Lisboa estava deserta nessa noite fria, a récita não iria esgotar e as tosses de S. Carlos seriam poucas, por certo. O elenco era razoável, e o tenor promissor, com o libretto em torno dos amores de Valentine e Raoul. Como Tristão e Isolda, Romeu e Julieta, Daphne e Chloé. Ou Fernando e Elise…

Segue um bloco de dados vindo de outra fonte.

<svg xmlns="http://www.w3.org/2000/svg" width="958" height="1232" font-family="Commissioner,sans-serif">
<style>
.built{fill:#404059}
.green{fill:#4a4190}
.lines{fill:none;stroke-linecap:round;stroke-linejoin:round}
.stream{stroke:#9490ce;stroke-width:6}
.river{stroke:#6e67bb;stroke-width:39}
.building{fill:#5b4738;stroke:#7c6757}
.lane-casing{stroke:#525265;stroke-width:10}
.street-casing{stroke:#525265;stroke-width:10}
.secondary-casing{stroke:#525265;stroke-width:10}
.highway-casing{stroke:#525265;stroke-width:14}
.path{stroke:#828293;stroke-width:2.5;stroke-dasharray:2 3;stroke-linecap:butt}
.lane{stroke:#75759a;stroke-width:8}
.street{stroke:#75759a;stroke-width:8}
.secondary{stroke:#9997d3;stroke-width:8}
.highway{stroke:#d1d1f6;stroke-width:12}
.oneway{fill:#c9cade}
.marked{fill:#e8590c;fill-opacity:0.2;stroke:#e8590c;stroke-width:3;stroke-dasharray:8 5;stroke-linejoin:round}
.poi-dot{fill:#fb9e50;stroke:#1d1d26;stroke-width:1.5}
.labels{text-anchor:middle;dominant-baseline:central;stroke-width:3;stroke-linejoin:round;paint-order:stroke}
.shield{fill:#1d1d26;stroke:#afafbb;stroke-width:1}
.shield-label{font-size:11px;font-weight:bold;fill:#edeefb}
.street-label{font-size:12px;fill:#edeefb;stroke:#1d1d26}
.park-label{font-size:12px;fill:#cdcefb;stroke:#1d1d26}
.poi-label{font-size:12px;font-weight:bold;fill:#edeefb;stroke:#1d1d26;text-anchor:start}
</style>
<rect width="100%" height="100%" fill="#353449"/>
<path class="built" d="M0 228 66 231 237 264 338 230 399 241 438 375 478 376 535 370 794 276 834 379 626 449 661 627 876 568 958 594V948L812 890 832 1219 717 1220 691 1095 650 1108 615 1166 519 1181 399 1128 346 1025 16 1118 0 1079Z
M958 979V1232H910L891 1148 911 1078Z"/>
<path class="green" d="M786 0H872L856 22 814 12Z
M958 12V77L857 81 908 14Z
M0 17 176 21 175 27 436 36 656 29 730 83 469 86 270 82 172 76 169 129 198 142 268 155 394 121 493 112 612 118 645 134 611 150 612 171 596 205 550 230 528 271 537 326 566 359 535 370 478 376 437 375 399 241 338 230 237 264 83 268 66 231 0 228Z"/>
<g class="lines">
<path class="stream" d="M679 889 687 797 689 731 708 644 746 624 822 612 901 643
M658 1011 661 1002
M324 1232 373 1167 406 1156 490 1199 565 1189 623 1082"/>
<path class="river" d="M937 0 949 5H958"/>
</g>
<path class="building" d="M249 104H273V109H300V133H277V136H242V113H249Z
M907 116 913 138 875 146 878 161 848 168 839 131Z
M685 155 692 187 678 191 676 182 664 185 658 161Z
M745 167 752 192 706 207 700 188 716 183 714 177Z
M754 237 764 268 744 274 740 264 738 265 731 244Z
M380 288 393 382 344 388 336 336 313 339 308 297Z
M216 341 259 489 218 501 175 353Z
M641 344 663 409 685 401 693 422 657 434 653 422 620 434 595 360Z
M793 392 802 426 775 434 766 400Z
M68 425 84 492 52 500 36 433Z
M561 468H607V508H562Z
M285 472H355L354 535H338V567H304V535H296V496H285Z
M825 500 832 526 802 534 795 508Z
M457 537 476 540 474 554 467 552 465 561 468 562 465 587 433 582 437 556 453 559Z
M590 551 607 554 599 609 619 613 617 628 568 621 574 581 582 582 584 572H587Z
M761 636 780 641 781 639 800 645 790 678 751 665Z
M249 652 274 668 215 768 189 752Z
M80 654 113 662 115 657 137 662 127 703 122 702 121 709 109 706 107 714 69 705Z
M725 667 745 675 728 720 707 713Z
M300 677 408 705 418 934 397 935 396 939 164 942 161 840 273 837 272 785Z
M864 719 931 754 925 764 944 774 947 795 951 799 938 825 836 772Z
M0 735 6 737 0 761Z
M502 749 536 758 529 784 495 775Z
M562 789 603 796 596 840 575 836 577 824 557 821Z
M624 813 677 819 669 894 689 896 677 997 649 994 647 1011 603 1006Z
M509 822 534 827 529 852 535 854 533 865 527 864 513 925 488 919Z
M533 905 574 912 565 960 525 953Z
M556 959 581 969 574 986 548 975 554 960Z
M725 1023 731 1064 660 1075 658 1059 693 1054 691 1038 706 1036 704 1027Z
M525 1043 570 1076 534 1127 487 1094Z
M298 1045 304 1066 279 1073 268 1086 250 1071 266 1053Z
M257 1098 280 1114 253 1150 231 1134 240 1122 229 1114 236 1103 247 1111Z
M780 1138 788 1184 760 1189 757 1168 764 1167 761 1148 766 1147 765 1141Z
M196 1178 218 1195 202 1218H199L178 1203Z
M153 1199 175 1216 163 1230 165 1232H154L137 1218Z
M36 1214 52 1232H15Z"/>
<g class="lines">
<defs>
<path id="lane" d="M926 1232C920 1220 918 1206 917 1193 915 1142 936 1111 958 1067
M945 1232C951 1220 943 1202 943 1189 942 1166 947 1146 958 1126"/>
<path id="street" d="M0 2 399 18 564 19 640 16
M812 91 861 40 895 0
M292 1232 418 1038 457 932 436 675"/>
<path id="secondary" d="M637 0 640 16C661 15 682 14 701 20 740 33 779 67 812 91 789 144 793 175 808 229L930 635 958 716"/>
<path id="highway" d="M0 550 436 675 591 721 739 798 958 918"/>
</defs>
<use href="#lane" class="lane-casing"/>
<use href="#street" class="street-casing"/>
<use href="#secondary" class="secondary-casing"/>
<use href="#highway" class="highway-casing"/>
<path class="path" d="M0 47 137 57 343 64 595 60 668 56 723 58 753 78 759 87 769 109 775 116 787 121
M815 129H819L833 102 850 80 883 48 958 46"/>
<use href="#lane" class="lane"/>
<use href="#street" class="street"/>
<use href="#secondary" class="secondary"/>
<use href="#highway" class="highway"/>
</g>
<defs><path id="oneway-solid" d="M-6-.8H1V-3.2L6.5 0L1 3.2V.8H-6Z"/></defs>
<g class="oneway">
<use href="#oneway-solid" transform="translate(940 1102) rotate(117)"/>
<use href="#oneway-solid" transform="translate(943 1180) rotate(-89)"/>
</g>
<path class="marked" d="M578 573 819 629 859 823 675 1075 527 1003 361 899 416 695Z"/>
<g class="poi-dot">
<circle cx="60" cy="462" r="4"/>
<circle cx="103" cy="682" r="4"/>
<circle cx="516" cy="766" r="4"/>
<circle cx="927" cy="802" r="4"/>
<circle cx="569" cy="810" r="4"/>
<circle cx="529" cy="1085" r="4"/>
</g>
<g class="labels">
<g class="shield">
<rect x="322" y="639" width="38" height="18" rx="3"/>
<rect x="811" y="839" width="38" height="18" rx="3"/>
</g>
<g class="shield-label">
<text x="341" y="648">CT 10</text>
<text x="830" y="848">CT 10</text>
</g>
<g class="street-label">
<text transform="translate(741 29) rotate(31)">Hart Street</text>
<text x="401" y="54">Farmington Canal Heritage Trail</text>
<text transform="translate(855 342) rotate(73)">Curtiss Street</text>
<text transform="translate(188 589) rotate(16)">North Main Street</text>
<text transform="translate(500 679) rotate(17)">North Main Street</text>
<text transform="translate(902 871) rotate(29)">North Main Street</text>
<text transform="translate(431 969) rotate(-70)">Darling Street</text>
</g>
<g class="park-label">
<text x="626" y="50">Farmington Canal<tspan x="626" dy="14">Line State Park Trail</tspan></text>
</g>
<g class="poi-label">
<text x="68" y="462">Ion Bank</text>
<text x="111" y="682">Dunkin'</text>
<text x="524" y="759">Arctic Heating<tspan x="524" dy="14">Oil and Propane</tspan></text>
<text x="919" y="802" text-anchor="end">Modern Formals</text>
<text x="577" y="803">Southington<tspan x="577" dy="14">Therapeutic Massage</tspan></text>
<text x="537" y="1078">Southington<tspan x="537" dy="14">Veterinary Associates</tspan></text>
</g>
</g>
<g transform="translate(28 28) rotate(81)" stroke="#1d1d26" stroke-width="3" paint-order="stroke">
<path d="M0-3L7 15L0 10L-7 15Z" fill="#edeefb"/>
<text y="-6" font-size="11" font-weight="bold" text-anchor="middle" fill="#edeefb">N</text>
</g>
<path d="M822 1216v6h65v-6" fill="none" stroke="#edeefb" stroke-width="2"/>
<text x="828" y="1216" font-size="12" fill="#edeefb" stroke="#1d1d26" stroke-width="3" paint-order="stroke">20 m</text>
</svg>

Elise. Antes de sair das Necessidades tomaram chá na biblioteca. Passara o dia cansado, ofegante, olhava e em volta via sombras desfocadas, mirando-a na bergére roxa, a custo lhe desvendava o vulto. Uma mão quente e macia confirmava a certeza duma paixão de vinte anos, flirtando-a primeiro e desposando-a depois, contra tudo e contra todos.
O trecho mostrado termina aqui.